Sir John Newdigate, 1610, Harefield, Middlesex

 

The monument of Sir John Newdigate at Harefield, Middlesex, takes a common form for a mural monument of the period, that of husband and wife kneeling under a plain round arch, facing each other over a prayer desk, their children kneeling below, two sons facing three daughters with a prayer desk between them. The spandrels of the arch have the arms of Newdigate and Fitton on hanging shields with loops of ribbons around them. Above the keystone is a cherub head with wings either side and the tablet is surmounted by an achievement of nine quarters in a roundel topped by an hourglass. The materials from which the monument is made are also common for the period, mostly alabaster but enhanced with imported black and pink marble. Some parts, however, are a little less usual. Sir John's name and date of burial, 12 April 1610, are on a scroll rather than part of the main inscription. The scroll is set over the two main figures and below it, above the prayer desk, is a winged skull with a second hourglass set on it. At either end of the cornice are black marble blocks, on the front faces of which are crests. These blocks presumably once had obelisks standing on them but they are rather larger than is necessary just for that purpose. The tablet's apron, on which is the inscription panel is terminated at either side by large S-shaped foliate scrolls and has strapwork along its lower edge. Depending from it is a shield with twenty-two quarters on it, set on an an oval with a lower termination of strapwork, which looks forward to similar features on mid C17 monuments. So, while the monument is in many ways typical of its time, it is also distinctive in others.    

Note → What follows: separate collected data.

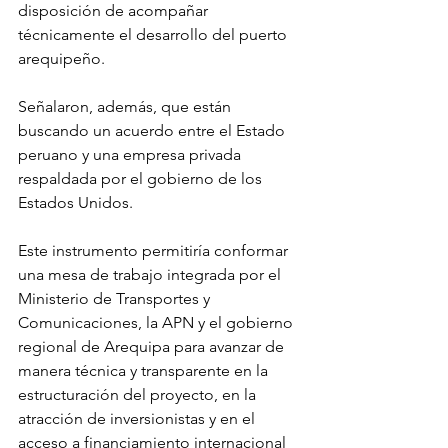
disposición de acompañar 
técnicamente el desarrollo del puerto 
arequipeño. 
Señalaron, además, que están 
buscando un acuerdo entre el Estado 
peruano y una empresa privada 
respaldada por el gobierno de los 
Estados Unidos.
Este instrumento permitiría conformar 
una mesa de trabajo integrada por el 
Ministerio de Transportes y 
Comunicaciones, la APN y el gobierno 
regional de Arequipa para avanzar de 
manera técnica y transparente en la 
estructuración del proyecto, en la 
atracción de inversionistas y en el 
acceso a financiamiento internacional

The monument was erected by Ann Fitton, Sir John's widow, whose agreement with the sculptor William White was recorded by Lady Anne Emily Garnier Newdigate-Newdegate in her 1897 book, Gossip from a muniment-room: being passages in the lives of Anne and Mary Fitton, 1574 to 1618. Unfortunately Lady  Newdigate-Newdegate gave very few details other than the date of the agreement, 1614, and that it was on parchment. Its current whereabouts are unknown. William White is equally unknown but was undoubtedly a very competent London sculptor.  

 

 

   The main inscription is both Latin and English, the English verses to the right of the Latin equivalent:
 
Here wisdomes jewell, Knighthoods flower
 Cropt off in prime & youthfull hower
Religion, meekness faithfull love
 Which any hart might inly moove
These ever liv'd in this Knights brest
 Dead in his death wth him doth rest.
So that the marble selfe doth weepe
To think on that wch it doth Keepe   
Weep then who ere this Stone doth see,   
Unless more hard then Stone thou bee.

Two earlier monuments have closely related verse epitaphs. That to Sir Martin Culpeper, died 1604, at Feckenham, Worcestershire, both begins and ends with the final couplet of the Harefield version and omits the couplet before that, while the epitaph of Mary Plomer, died 1605, at Radwell, is adapted to suit her (Vertues Jewel, Beauties Flower) and omits the third couplet of the Harefield version. While it is possible that these verses were ones that occur only on monuments by William White, comparisons between these three monuments are rendered difficult by the dismemberment of the Feckenham example – the effigies are said to be buried beneath the church floor – and the very different form of Mary Plomer's standing wall monument – she is seated holding a dead baby (and an hourglass!). Her  six sons and five daughters are arranged in the same way as those at Harefield.but don't appear to be by the same hand.  

The phenomenon of marble weeping, as the epitaphs at Harefield, Radwell and a number of others mention, is one that I have seen myself only once. On a visit to St Peter's church, North Barningham, Norfolk, I found all the black marble components of three monuments of the first half of the C17 in were absolutely covered with drops of water.